Sorry if I’m misunderstanding.
I don’t think it has an easy yes or no answer (at least without some thought as to what constitutes a model within the mess of human reasoning) and I’m sure that even if it does, it’s not straightforward.
One hope would be that, by the time we have those technologies, we’d know what to look for.
I was writing a kinda long reply but maybe I should first clarify: what do you mean by “model”? Can you give examples of ways that I could learn something (or otherwise change my synapses within a lifetime) that you wouldn’t characterize as “changes to my mental model”? For example, which of the following would be “changes to my mental model”?

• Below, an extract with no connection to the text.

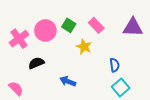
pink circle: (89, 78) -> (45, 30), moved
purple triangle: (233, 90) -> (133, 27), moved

I learn that Brussels is the capital of Belgium
I learn that it’s cold outside right now
I taste a new brand of soup and find that I really like it
I learn to ride a bicycle, including
maintaining balance via fast hard-to-describe responses where I shift my body in certain ways in response to different sensations and perceptions
being able to predict how the bicycle and me would move if I swung my arm around
I didn’t sleep well so now I’m grumpy
FWIW my inclination is to say that 1-4 are all “changes to my mental model”. And 5 involves both changes to my mental model (knowing that I’m grumpy), and changes to the inputs to my mental model (I feel different “feelings” than I otherwise would—I think of those as inputs going into the model, just like visual inputs go into the model). Is there anything wrong / missing / suboptimal about that definition?
Vertigo, lust, pain reactions, some fear responses, and so on, don’t involve a model. Some versions of “learning that it’s cold outside” don’t involve a model, just looking out and shivering; the model aspect comes in when you start reasoning about what to do about it. People often drive to work without consciously modelling anything on the way.
Think model-based learning versus Q-learning. Anything that’s more Q-learning is not model based.